_TEXTE RETENU:_
Comment mieux accompagner quand la psychiatrie manque cruellement de moyens ?
La psychiatrie est effectivement en crise et la pénurie de moyens s’aggrave. Les psychiatres désertent le secteur public et, dans certains endroits, il est impossible d’avoir une consultation en CMP [centre médico-psychologique]. Les équipes médico-sociales ont de très grandes difficultés pour travailler avec les équipes psychiatriques. C’est un drame pour le suivi et la continuité des soins. Il n’est pas rare que des professionnels du médico-social se retrouvent seuls face à des personnes ayant des troubles sévères. Cela entraîne des conflits avec les services de psychiatrie. Ceux qui en font les frais sont les patients, dont certains se retrouvent dans la rue ou dans les prisons. La psychiatrie est, d’une certaine manière, en train de se protéger des nouvelles demandes. Comme elle n’a plus les disponibilités pour y répondre, elle refuse de s’engager, de recevoir, d’aller sur le terrain ou à domicile. C’est assez catastrophique.
Pourquoi réclamez-vous une agence de santé mentale territorialisée ?
La création sur un territoire d’environ 200 000 habitants d’une agence avec une gestion commune des services psychiatriques et médico-sociaux me semble le plus efficace afin que ceux-ci travaillent ensemble. Aujourd’hui, en dehors de quelques sites particuliers, c’est très compliqué. Un infirmier psychiatrique pourrait collaborer pendant un an à un service psy pur et dur, puis aller dans un SAVS [service d’accompagnement à la vie sociale], par exemple. Il sera ainsi plus facile de comprendre ce que font les uns et les autres. Il est nécessaire d’abattre la muraille entre les deux entités, qui est très dommageable pour les usagers utilisant à la fois le sanitaire psychiatrique et le médico-social. Cet accompagnement plus souple et plus fluide apporterait de meilleures réponses aux patients au long cours. Etre accompagné est avant tout ne pas être seul. Or la solitude caractérise la situation de la grande majorité des personnes souffrant de troubles psychiques et, pour les aider à s’en sortir, il ne suffit pas d’être avec elles. Une rencontre véritable est impérative.

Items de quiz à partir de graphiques
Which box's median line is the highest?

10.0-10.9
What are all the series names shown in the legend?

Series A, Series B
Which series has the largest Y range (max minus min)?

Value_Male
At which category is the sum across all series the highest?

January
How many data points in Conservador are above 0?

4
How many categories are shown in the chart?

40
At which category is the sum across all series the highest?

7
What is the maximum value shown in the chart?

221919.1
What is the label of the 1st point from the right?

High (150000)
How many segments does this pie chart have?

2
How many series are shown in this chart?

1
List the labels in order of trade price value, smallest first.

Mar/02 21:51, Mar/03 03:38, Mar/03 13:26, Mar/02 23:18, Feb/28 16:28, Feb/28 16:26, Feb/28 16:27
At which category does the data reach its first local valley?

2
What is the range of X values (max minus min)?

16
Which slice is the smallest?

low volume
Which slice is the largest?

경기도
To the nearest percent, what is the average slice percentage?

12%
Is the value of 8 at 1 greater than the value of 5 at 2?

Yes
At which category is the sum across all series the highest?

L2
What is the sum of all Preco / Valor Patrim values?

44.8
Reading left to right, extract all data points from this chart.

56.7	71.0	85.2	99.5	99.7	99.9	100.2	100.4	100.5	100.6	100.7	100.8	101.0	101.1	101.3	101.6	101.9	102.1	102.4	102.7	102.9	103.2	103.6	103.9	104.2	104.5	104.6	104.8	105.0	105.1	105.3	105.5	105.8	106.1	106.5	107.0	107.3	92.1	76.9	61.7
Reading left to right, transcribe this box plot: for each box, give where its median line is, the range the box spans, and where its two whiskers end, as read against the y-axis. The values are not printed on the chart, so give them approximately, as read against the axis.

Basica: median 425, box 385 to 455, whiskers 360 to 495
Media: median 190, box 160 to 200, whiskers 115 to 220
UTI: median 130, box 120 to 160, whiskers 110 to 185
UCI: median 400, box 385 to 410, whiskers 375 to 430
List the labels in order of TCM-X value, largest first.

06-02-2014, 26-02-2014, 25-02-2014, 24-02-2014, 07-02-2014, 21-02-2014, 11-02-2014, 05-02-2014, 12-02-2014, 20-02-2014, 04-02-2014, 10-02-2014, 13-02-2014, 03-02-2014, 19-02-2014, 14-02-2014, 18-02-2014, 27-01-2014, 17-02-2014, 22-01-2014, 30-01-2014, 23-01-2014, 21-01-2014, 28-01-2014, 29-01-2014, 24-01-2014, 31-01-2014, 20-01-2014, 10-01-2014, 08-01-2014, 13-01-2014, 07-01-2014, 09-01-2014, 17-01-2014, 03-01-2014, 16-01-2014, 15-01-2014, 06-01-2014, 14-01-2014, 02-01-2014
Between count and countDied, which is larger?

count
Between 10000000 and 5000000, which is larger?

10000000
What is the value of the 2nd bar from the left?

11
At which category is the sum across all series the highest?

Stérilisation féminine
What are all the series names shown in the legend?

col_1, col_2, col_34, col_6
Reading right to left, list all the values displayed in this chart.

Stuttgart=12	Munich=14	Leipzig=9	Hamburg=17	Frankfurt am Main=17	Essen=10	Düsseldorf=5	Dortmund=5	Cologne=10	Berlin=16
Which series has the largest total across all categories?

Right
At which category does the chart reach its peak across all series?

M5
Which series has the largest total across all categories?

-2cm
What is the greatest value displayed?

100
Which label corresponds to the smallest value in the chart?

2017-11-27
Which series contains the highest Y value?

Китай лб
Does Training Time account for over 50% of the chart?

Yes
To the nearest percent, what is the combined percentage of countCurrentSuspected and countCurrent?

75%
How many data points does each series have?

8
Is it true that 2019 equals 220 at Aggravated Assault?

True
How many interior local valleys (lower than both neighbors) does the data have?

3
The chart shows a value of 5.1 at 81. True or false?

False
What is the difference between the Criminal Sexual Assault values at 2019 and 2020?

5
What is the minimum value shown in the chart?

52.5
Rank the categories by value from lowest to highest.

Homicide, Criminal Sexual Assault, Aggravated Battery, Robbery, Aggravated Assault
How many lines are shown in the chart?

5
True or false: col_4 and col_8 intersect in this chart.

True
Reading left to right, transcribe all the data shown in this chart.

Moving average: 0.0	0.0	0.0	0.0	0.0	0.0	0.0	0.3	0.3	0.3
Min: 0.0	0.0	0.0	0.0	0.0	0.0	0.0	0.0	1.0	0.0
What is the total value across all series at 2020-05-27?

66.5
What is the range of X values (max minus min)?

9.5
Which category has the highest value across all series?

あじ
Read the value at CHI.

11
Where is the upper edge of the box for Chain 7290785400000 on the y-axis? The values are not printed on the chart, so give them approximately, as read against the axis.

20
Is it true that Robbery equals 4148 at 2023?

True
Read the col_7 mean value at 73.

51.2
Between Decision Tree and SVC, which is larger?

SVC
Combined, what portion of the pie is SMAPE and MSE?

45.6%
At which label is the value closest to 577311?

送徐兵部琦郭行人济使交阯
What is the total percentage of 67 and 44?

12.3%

_TÂCHE À RÉALISER:_ Selon le texte retenu, sur un territoire d'environ combien d'habitants l'agence de santé mentale proposée serait-elle créée ?

_RÉPONSE ATTENDUE:_ Environ 200 000 habitants.